It’s winter on the eastern slopes of Washington’s Cascade mountain range, and Nature Conservancy scientist Emily Howe is up to her mittens in snowpack.
This is the sunny side of the Evergreen State. Just east, in Yakima, rainfall averages less than 8½ inches per year. Yet the Yakima Valley is an agricultural powerhouse, producing 39 different foods, including 75 percent of the nation’s hops and 100 million boxes of apples every year.
Climate Resilience Through Science
Where does the water for this lush harvest come from? Snowpack. As the eastern Cascade snow slowly melts each spring, it sustains the Yakima River and the valley’s critical aquifers during the region’s dry summer.
But as climate shifts, the snowpack is thinner, and melts earlier in the year. Emily, with a doctorate in aquatic biology, leads a TNC-led snowpack study to determine what forest management practices could best sustain this snowpack and the life-giving water it provides.
Our 48,000-acre Central Cascades Forest provides an ideal natural laboratory to find out.
Reducing Stormwater Runoff
Linking forest management and water supply is just one way that science helps The Nature Conservancy in Washington improve landscape-scale resilience, here in our beautiful state and beyond. Using a practical, collaborative approach that incorporates innovative science and technology, we aim to change the way we practice conservation.
West of the Cascades, for example, we’ve created a stormwater heatmap that uses traffic data to identify where green infrastructure can have the greatest impact to reduce runoff of pollutants that threaten our rivers, Puget Sound, and the region’s iconic salmon population.
Currently, stormwater runoff from roads, cities and farms washes millions of tons of pollutants such as phosphorous and heavy metals into our waterways. By combining stormwater monitoring data, land-use maps and artificial intelligence technology that maps impervious surfaces, the stormwater heatmap reveals the location and expected amount of specific pollutants throughout the Puget Sound region.
The map will help identify the most effective places to curb pollution using green infrastructure. Green infrastructure refers to nature-mimicking stormwater control solutions, like raingardens or bioswales, that divert and filter polluted runoff before it enters Puget Sound and the freshwater habitats that feed it.
Balancing Water, Trees and Fire
Back in the eastern Cascades, Emily and colleagues focus on this question: What helps eastern Cascade snowpack last longer — open spaces where more snow accumulates but may melt sooner, or dense tree canopy, where less snow accumulates, but shade may contribute to a linger-longer spring melt-out?

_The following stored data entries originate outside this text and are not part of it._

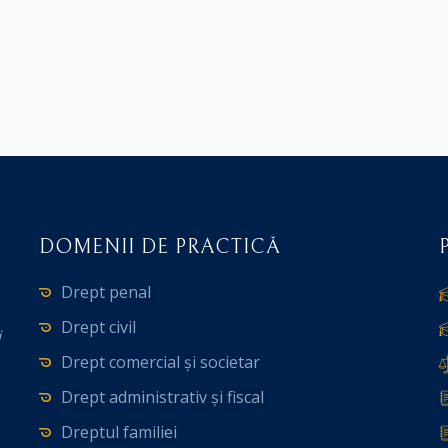
DOMENII DE PRACTICĂ
Drept penal
Drept civil
i
Drept comercial și societar
Drept administrativ și fiscal
Dreptul familiei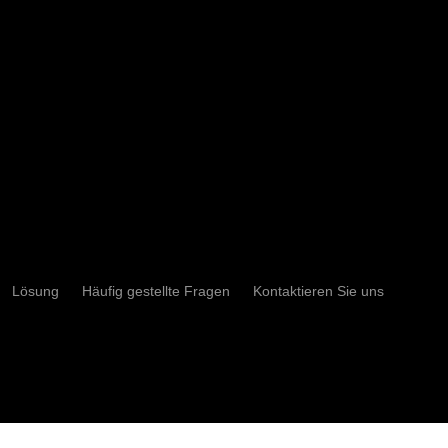
M806 8/F, THE LANDMARK
OWER A, HONGTAI PLAZA, 123
AIYAN NORTH ROAD, YINZHOU
ISTRICT, NINGBO, 315000
Lösung
Häufig gestellte Fragen
Kontaktieren Sie uns
574-27907971
ales@charmtech.cn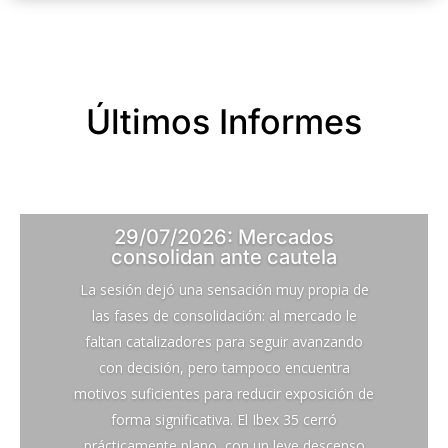
Últimos Informes
29/07/2026: Mercados
consolidan ante cautela
La sesión dejó una sensación muy propia de
las fases de consolidación: al mercado le
faltan catalizadores para seguir avanzando
con decisión, pero tampoco encuentra
motivos suficientes para reducir exposición de
forma significativa. El Ibex 35 cerró
prácticamente plano, con un leve descenso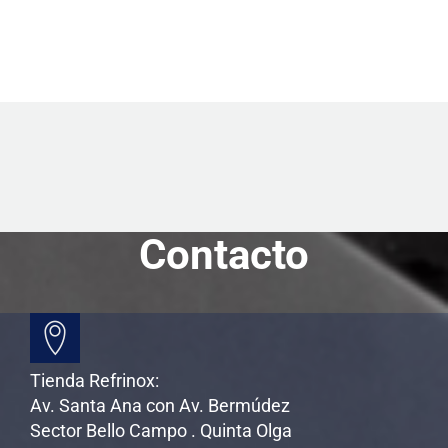
Contacto
Tienda Refrinox:
Av. Santa Ana con Av. Bermúdez
Sector Bello Campo . Quinta Olga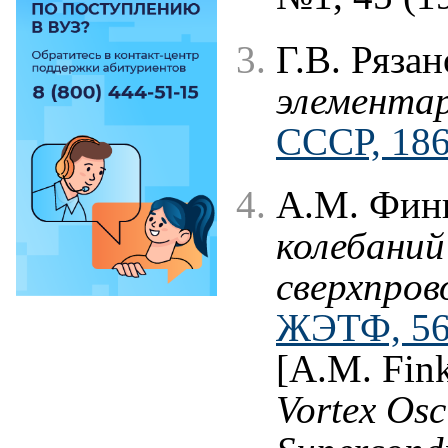
Г.В. Ряза
элемента
СССР, 186
А.М. Фин
колебаний
сверхпров
ЖЭТФ, 56 
[A.M. Fink
Vortex Osci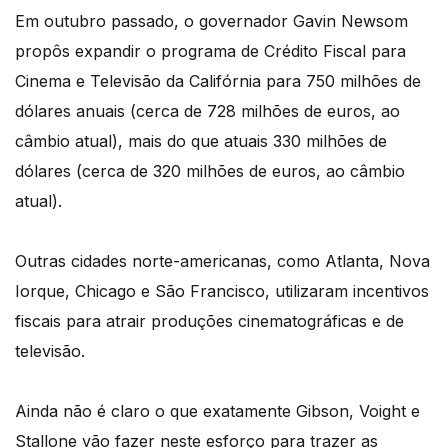
Em outubro passado, o governador Gavin Newsom
propôs expandir o programa de Crédito Fiscal para
Cinema e Televisão da Califórnia para 750 milhões de
dólares anuais (cerca de 728 milhões de euros, ao
câmbio atual), mais do que atuais 330 milhões de
dólares (cerca de 320 milhões de euros, ao câmbio
atual).
Outras cidades norte-americanas, como Atlanta, Nova
Iorque, Chicago e São Francisco, utilizaram incentivos
fiscais para atrair produções cinematográficas e de
televisão.
Ainda não é claro o que exatamente Gibson, Voight e
Stallone vão fazer neste esforço para trazer as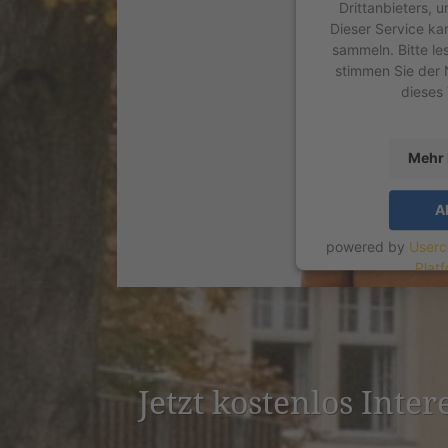
Drittanbieters, 
Dieser Service ka
sammeln. Bitte le
stimmen Sie der 
dieses
Mehr 
A
powered by
Userc
Plat
Jetzt kostenlos Inte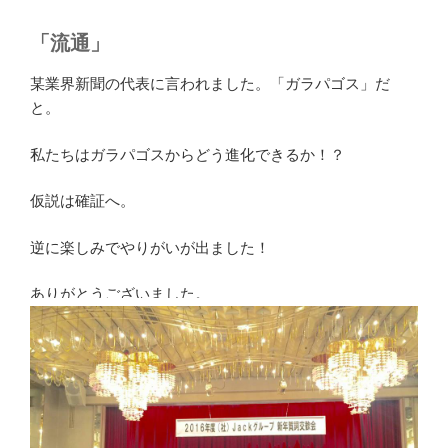
「流通」
某業界新聞の代表に言われました。「ガラパゴス」だ
と。
私たちはガラパゴスからどう進化できるか！？
仮説は確証へ。
逆に楽しみでやりがいが出ました！
ありがとうございました。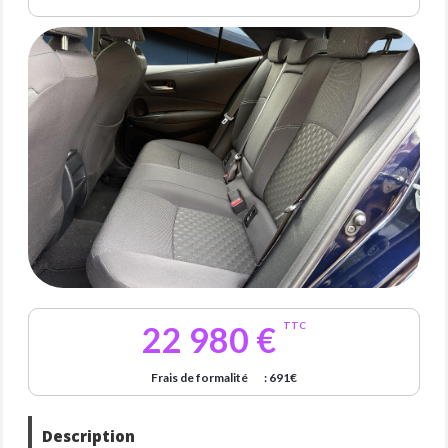
22 980 €
TTC
Frais de formalité
: 691€
Description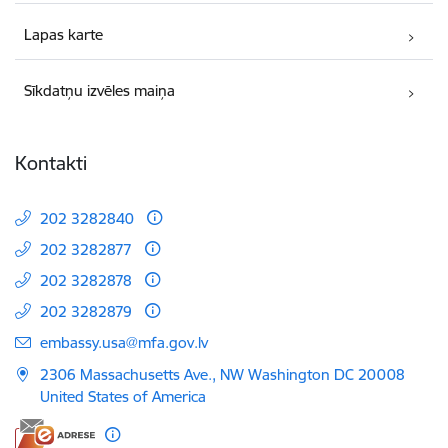
Lapas karte
Sīkdatņu izvēles maiņa
Kontakti
202 3282840
202 3282877
202 3282878
202 3282879
E-pasts:
embassy.usa@mfa.gov.lv
2306 Massachusetts Ave., NW Washington DC 20008
United States of America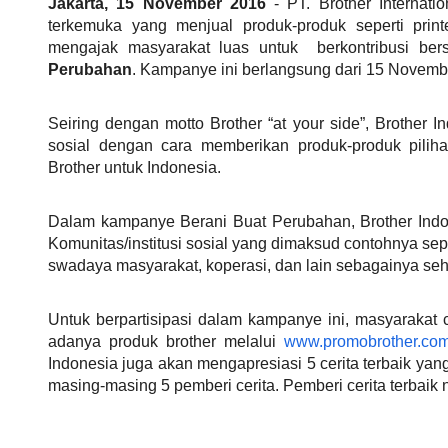
Jakarta, 15 November 2016
- PT. Brother Internati
terkemuka yang menjual produk-produk seperti printer
mengajak masyarakat luas untuk berkontribusi b
Perubahan
. Kampanye ini berlangsung dari 15 Novembe
Seiring dengan motto Brother “at your side”, Brother Ind
sosial dengan cara memberikan produk-produk pilih
Brother untuk Indonesia.
Dalam kampanye Berani Buat Perubahan, Brother Indon
Komunitas/institusi sosial yang dimaksud contohnya sep
swadaya masyarakat, koperasi, dan lain sebagainya sehi
Untuk berpartisipasi dalam kampanye ini, masyarakat 
adanya produk brother melalui
www.promobrother.co
Indonesia juga akan mengapresiasi 5 cerita terbaik ya
masing-masing 5 pemberi cerita. Pemberi cerita terbaik na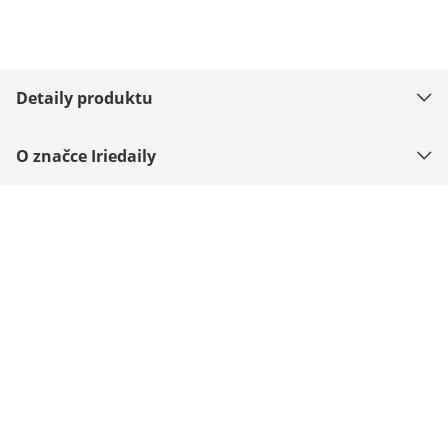
Detaily produktu
O značce Iriedaily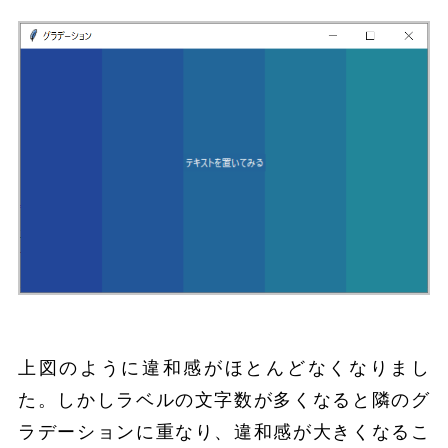
上図のように違和感がほとんどなくなりまし
た。しかしラベルの文字数が多くなると隣のグ
ラデーションに重なり、違和感が大きくなるこ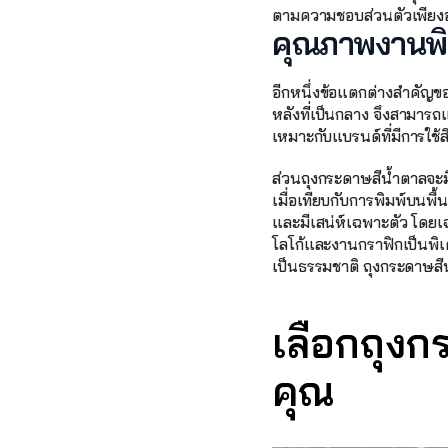
ตามความชอบส่วนตัวเพียงอ
คุณภาพงานพิ
อีกหนึ่งข้อแตกต่างสำคัญ
หลังที่เป็นกลาง จึงสามารถ
เหมาะกับแบรนด์ที่มีการใช
ส่วนถุงกระดาษสีน้ำตาลจะม
เมื่อเทียบกับการพิมพ์บนพื
และมีเสน่ห์เฉพาะตัว โดย
โลโก้และงานกราฟิกเป็นพิ
เป็นธรรมชาติ ถุงกระดาษสีน
เลือกถุง
คุณ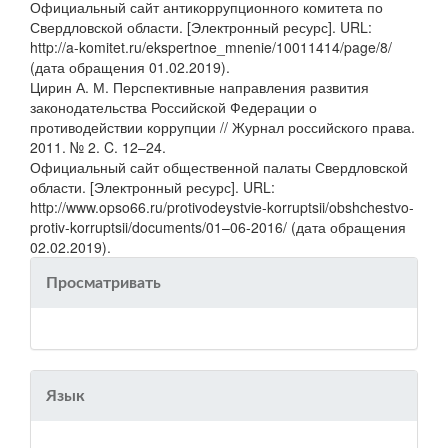
Официальный сайт антикоррупционного комитета по
Свердловской области. [Электронный ресурс]. URL:
http://a-komitet.ru/ekspertnoe_mnenie/10011414/page/8/
(дата обращения 01.02.2019).
Цирин А. М. Перспективные направления развития
законодательства Российской Федерации о
противодействии коррупции // Журнал российского права.
2011. № 2. C. 12–24.
Официальный сайт общественной палаты Свердловской
области. [Электронный ресурс]. URL:
http://www.opso66.ru/protivodeystvie-korruptsii/obshchestvo-
protiv-korruptsii/documents/01–06-2016/ (дата обращения
02.02.2019).
Просматривать
Язык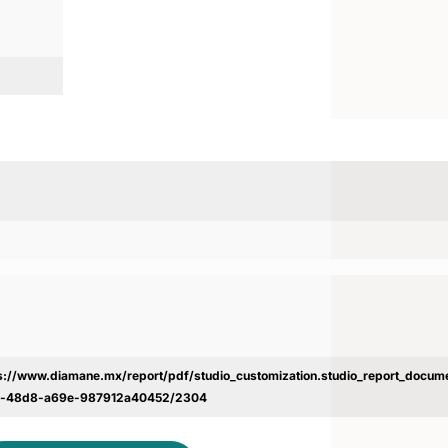
s://www.diamane.mx/report/pdf/studio_customization.studio_report_docu
c-48d8-a69e-987912a40452/2304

“It’s a puzzle,” says Emily.
Exploring the answer, she’s discovered, means wrangling unruly lengths of PVC pipe, skiing miles into remote sites and poring over many megabytes of data and tens of thousands of photos. At six test plots, she and colleagues have set up automated cameras that record a time-lapse of snow levels on PVC stakes. In addition, temperature probes tucked into the soil reveal the date of melt-out. When temps shift from steady cold to wild daily swings, for example, it means snow no longer insulates the ground in that spot.
This two-year TNC study is the first to link tree cover to snowpack duration in the eastern Cascades. It will help TNC manage our Central Cascades Forest to make the most of shrinking snowpack for the benefit of downstream users, such as farmers. How many trees do we leave and how many do we thin? Which ones?
Ideally, what’s good for snowpack will be good for another TNC goal: improving fire resilience. If not, says Emily, we’ll need to find science-based solutions that balance both water and fire. Science, she’s sure, can help find a way.
In Conservation, Science is Power
From snowy Cascade forests to Puget Sound waters, science plays a central role in the TNC’s vision for Washington state and beyond. Our innovative, collaborative and practical approach allows us to investigate critical—and ever evolving—questions at the intersection of conservation, ecology, economics and social science.
For example: What is the interplay between ecosystem restoration, human health, agriculture and communities? How can we invest resources to best maximize climate resilience? In a continuing quest for answers, a partnership between TNC scientists, the University of Washington, and the science and technology sector will generate peer-reviewed papers and explore scalable strategies that transform the relationship between people and nature.
Science is so much more than data. Crafted by innovation, carried out by diligent investigation, built on facts and evidence, science is power. It gives us the power to understand how natural and human systems function together in Washington state—and makes the TNC’s work more effective than ever.